Three CU-Boulder doctoral students and roughly 30 undergraduates from the College of Engineering and Applied Science will be involved in the hydrogen project, said Weimer. The effort will require significant travel between Colorado and Switzerland, where the initial hydrogen reactor will be built.

"There is irrefutable scientific evidence that carbon emissions are negatively impacting the global environment, and the Bush administration has acknowledged that global warming is real," said Weimer. He believes that lawsuits in the United States against large, greenhouse-gas producing industries will become more prevalent in the coming years, much like lawsuits that have battered the tobacco industry.

"There are people having significant health problems in large cities like Los Angeles with severe air pollution as a result of greenhouse gases that have been pumped into the atmosphere," he said. "I think it's just a matter of time before we begin to see litigation against big polluters."
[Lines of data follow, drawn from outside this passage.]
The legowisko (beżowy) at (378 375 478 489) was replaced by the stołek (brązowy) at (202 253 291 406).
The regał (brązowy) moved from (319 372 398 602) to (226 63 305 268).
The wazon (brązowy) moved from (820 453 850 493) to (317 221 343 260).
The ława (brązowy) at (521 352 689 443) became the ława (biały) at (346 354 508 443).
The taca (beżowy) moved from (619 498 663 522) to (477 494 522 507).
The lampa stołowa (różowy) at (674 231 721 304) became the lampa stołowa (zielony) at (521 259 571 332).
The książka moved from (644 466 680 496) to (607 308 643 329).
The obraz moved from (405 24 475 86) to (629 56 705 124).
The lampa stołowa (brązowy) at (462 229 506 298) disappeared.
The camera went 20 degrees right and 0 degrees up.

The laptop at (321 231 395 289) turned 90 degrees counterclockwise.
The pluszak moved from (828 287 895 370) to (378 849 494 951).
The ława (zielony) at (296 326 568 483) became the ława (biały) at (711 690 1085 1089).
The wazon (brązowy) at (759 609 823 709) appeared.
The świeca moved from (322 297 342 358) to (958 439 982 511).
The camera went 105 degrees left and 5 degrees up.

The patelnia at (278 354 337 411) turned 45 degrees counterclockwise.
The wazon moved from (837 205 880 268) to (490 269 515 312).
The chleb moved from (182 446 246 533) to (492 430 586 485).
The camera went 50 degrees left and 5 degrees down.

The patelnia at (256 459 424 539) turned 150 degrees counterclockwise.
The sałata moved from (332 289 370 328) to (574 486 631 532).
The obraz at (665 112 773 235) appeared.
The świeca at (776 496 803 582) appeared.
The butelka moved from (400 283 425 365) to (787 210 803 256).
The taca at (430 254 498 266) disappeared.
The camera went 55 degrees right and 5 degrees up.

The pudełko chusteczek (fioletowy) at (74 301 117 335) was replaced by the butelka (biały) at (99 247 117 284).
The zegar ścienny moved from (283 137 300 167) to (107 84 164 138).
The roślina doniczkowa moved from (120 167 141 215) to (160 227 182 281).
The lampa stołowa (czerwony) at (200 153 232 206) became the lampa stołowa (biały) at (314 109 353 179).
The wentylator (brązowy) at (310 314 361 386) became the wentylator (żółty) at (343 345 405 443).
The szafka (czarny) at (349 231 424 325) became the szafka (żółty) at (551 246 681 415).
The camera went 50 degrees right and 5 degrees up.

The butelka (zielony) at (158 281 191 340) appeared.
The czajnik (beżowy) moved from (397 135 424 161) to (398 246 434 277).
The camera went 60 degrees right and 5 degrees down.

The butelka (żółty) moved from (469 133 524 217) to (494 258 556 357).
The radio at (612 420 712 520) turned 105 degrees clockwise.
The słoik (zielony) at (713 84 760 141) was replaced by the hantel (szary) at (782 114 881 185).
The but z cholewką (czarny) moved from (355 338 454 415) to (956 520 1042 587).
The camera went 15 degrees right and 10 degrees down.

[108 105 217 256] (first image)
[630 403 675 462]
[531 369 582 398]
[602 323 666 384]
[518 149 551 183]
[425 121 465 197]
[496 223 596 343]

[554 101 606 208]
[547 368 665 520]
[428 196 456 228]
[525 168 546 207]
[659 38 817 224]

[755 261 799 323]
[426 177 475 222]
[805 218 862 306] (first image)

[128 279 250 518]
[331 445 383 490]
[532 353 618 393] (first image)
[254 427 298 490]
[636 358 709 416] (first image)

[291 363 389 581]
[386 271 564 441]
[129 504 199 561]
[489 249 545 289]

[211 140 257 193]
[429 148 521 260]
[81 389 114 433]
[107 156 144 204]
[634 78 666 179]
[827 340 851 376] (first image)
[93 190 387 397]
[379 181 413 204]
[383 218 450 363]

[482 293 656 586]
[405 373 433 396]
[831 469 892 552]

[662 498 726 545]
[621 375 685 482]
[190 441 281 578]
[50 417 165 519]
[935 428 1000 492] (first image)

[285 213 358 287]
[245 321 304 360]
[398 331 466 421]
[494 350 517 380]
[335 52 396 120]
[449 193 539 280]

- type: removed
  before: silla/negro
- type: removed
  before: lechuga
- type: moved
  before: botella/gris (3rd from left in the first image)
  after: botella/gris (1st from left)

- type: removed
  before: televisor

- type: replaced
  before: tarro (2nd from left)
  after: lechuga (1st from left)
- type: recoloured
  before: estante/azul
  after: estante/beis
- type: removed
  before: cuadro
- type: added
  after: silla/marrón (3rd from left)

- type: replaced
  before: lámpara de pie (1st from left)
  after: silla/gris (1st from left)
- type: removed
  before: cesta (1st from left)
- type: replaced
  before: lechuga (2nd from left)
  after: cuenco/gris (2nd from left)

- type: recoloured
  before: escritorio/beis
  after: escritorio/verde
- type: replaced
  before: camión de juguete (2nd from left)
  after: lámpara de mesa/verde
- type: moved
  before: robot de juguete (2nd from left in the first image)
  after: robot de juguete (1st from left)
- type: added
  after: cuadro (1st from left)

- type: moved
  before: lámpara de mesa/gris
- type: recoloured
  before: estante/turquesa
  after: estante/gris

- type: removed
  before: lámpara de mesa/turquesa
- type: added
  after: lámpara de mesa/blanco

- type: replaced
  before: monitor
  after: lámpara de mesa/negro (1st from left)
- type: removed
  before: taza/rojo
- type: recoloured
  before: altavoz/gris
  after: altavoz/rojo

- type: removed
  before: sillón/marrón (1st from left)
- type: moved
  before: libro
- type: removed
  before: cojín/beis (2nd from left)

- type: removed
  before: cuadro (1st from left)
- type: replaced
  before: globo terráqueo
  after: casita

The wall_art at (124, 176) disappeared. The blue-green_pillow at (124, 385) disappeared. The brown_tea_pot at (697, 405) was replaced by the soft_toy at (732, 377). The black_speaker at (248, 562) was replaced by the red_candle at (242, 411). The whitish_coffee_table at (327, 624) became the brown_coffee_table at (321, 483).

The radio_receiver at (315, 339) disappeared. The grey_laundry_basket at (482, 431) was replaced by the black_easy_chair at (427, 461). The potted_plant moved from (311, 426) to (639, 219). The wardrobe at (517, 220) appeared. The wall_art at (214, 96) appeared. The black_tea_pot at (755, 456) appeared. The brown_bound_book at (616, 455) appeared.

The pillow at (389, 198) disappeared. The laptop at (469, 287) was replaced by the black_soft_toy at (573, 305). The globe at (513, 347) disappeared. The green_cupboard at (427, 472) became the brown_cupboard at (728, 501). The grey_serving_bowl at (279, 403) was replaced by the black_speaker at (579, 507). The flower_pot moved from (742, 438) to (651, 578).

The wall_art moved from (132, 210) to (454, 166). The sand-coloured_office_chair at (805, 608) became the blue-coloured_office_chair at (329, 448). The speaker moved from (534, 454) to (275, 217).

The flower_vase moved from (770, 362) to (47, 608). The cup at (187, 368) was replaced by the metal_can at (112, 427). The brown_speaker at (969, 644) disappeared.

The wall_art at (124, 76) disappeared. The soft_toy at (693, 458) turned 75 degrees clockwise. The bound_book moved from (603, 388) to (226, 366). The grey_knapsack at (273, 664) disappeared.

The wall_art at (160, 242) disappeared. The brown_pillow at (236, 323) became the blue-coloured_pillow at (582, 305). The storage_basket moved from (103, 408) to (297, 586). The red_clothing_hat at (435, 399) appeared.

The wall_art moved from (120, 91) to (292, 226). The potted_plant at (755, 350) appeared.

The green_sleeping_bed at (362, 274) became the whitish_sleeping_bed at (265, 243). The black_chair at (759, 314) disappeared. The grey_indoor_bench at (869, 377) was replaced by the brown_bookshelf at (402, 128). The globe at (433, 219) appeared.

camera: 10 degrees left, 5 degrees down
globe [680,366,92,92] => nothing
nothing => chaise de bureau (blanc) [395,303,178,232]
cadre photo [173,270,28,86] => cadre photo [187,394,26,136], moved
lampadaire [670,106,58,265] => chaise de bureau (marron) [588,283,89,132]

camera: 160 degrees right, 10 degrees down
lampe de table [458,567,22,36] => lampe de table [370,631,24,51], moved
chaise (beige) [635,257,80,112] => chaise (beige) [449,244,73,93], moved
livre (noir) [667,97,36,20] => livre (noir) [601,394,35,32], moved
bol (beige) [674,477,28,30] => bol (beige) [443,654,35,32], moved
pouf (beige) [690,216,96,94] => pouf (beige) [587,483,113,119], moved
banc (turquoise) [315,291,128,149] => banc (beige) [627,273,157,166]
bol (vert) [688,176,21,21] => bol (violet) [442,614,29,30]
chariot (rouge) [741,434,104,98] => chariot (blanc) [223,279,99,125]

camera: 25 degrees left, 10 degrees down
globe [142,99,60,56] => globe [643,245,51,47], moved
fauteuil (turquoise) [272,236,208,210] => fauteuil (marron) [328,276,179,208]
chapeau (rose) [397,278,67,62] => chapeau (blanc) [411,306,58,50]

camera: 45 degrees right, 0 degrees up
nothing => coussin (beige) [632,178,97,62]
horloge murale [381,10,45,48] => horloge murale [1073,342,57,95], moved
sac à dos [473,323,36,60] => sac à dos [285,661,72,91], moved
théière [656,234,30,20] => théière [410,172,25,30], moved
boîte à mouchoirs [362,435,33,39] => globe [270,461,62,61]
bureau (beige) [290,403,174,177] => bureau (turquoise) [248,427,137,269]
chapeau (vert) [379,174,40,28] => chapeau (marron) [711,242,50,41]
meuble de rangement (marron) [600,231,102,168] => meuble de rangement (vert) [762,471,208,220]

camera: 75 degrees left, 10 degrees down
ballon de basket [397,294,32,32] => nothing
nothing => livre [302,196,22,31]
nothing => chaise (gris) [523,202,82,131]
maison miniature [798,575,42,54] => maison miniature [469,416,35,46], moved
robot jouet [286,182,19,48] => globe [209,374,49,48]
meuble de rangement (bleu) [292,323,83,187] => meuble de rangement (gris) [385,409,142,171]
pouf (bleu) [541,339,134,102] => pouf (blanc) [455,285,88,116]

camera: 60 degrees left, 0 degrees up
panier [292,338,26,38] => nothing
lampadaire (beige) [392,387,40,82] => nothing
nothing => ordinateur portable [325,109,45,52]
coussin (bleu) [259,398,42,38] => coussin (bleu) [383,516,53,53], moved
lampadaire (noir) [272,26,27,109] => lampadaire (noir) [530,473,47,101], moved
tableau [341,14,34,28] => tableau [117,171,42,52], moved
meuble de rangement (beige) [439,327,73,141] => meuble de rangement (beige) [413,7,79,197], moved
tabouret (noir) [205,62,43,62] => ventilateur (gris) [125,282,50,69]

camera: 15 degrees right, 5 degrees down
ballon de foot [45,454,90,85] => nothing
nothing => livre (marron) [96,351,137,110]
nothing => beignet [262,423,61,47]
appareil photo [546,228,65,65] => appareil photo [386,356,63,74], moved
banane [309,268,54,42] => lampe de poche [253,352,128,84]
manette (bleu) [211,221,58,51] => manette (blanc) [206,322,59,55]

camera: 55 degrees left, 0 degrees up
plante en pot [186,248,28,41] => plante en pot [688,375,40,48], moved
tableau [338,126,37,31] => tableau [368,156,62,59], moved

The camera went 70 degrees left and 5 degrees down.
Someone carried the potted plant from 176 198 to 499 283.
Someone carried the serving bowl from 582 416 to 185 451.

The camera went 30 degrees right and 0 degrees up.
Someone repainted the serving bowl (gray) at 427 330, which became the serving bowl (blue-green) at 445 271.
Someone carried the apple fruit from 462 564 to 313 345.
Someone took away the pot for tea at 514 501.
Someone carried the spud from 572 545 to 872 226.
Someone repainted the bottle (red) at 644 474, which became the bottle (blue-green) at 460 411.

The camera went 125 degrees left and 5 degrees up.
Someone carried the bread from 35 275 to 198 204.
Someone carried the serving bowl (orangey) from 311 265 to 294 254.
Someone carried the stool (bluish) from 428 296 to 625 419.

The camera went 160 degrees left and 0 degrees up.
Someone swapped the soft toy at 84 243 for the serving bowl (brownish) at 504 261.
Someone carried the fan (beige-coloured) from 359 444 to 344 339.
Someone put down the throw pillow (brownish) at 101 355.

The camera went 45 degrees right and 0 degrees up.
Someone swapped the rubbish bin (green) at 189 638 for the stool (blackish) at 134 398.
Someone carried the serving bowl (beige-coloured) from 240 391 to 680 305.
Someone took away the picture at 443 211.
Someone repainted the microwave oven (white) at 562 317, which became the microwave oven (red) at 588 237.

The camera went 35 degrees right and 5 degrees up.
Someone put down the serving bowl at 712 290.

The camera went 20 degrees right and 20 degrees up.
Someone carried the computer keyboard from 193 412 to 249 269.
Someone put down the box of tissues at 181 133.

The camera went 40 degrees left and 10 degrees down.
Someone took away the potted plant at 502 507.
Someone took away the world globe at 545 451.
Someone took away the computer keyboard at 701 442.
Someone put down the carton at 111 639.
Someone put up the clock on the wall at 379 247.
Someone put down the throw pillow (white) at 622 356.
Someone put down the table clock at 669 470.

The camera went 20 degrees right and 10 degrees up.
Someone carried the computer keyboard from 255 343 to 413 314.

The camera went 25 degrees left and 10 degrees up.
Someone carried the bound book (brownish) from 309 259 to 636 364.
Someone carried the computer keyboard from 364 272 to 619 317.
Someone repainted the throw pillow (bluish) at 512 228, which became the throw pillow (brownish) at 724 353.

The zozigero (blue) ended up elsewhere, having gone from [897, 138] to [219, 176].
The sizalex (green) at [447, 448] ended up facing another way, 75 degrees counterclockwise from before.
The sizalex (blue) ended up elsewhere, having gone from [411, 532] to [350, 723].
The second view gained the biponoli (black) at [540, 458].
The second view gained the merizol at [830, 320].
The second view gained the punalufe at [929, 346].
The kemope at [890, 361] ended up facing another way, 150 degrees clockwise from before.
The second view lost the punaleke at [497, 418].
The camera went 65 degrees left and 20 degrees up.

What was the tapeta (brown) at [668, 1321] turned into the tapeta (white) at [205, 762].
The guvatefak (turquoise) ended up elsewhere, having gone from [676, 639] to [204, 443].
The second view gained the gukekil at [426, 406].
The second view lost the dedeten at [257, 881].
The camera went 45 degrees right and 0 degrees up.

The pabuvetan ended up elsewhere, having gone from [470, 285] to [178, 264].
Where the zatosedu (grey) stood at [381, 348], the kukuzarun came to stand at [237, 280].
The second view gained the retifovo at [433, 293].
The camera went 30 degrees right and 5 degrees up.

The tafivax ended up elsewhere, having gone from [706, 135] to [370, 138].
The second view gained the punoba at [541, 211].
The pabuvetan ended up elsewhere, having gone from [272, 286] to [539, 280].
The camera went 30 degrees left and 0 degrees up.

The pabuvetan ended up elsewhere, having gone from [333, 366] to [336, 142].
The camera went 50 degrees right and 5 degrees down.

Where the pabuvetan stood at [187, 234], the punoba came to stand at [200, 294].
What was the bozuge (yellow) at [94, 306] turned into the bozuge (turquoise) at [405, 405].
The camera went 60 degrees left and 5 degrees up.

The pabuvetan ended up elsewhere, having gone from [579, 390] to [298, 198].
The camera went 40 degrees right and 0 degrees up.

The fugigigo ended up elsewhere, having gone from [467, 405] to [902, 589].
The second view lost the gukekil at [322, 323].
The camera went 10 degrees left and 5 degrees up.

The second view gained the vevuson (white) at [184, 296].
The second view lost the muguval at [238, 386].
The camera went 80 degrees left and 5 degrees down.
He envisions the owners of hydrogen and other clean power technologies having the ability to sell "carbon credits" to polluting industries in the future. The Kyoto Protocol -- in which participating countries have agreed to reduce carbon dioxide emissions -- has set in motion a global system of carbon emissions trading.

Carbon trading markets have been set up in Europe that allow polluting industries, primarily in power generation and industrial production, to buy carbon credits from companies polluting less than their allotted limits. During the first week of October, 670,000 tons of carbon emissions were traded in Europe.